Both Sanneh and Hinton addressed the racial bias and corruption at the heart of his legal proceedings and advocated for the abolishment of the death penalty, to the applause of the crowd. According to Sanneh, the need for reform is demonstrated by the fact that for every nine people executed on death row, one is identified as innocent and exonerated.

Attendees, such as Jacob Li LAW ’16, expressed their horror and shock at Hinton’s story as a symbol of the flaws in America’s criminal-justice system.

“To be honest, I don’t know that much about prison-reform policies, but I’m aware of the massive injustice that occurs within the system,” said Clio Byrne-Gudding ’19. “Thirty years on death row is appalling, and he’s one of countless people that have been victims.”

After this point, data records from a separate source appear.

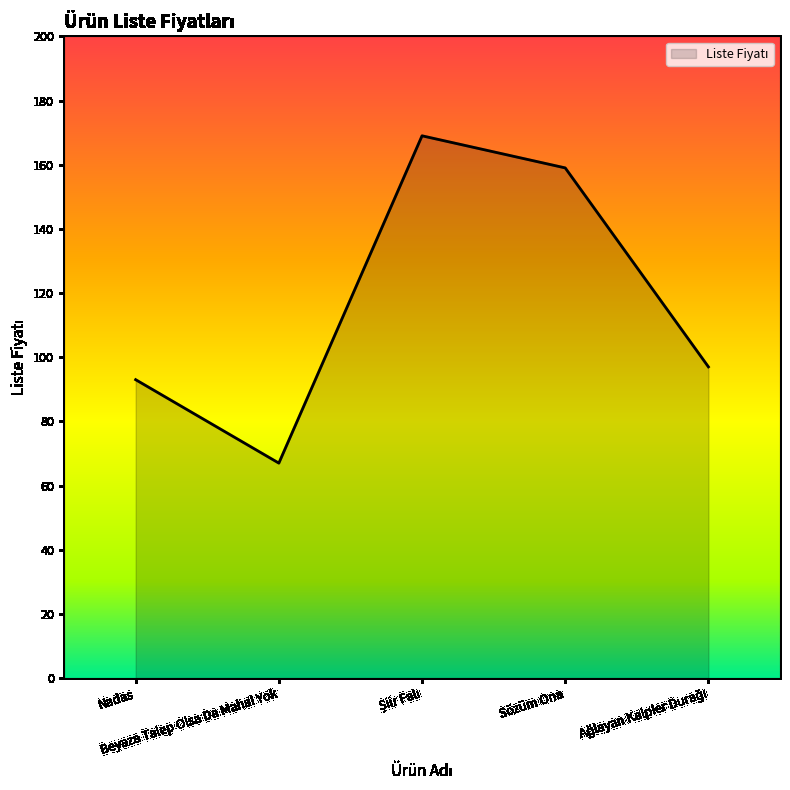

What is the smallest value displayed?

67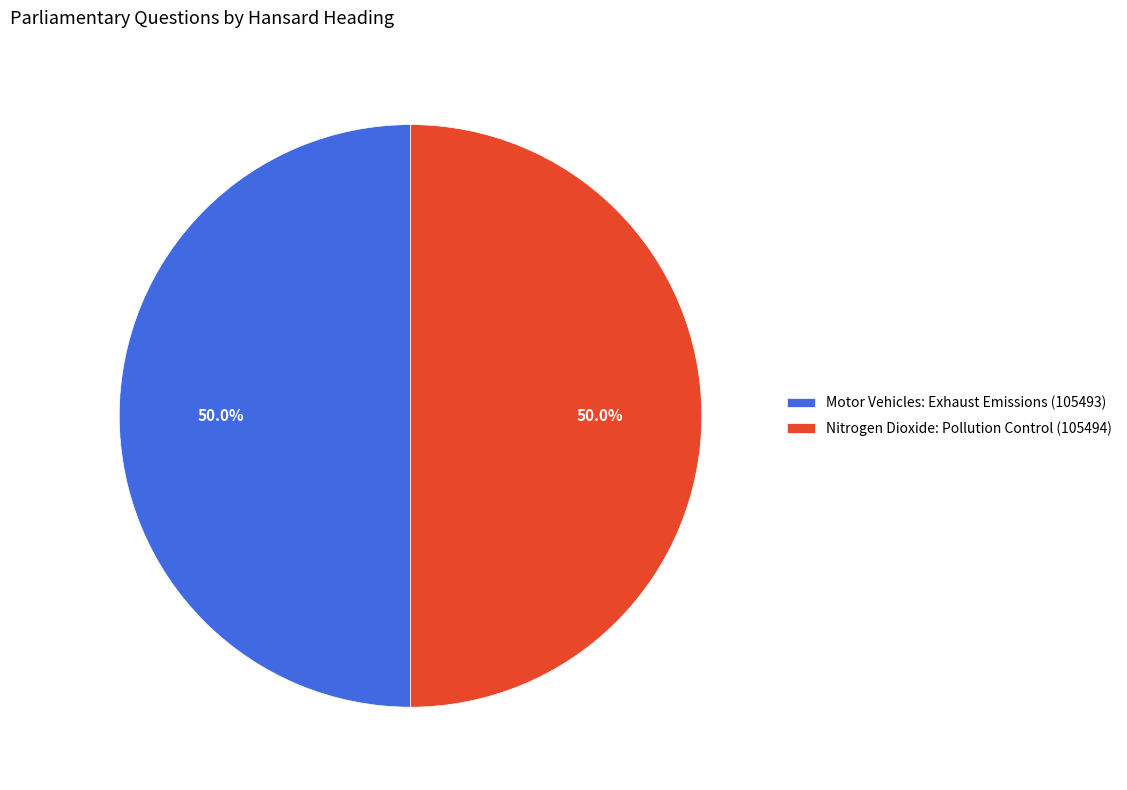

What is the total percentage of Motor Vehicles: Exhaust Emissions (105493) and Nitrogen Dioxide: Pollution Control (105494)?

100.0%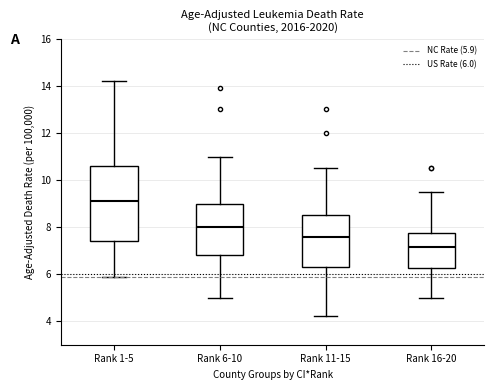

Where is the upper edge of the box for Rank 16-20 on the y-axis? The values are not printed on the chart, so give them approximately, as read against the axis.

7.8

Hinton spoke of using his experience to create positive change for others who might end up in similar situations. He asked audience members to write to Congress in favor of ending the death penalty, and he mentioned public-speaking opportunities at various states and universities.

“I hope that Yale students understand that the justice system is not always fair, and I need young people to rise up,” Hinton said. “I assume there are going to be some great lawyers that come out of Yale, and I just hope they were here tonight and will remember this speech in years to come.”

The Equal Justice Initiative was founded in 1989.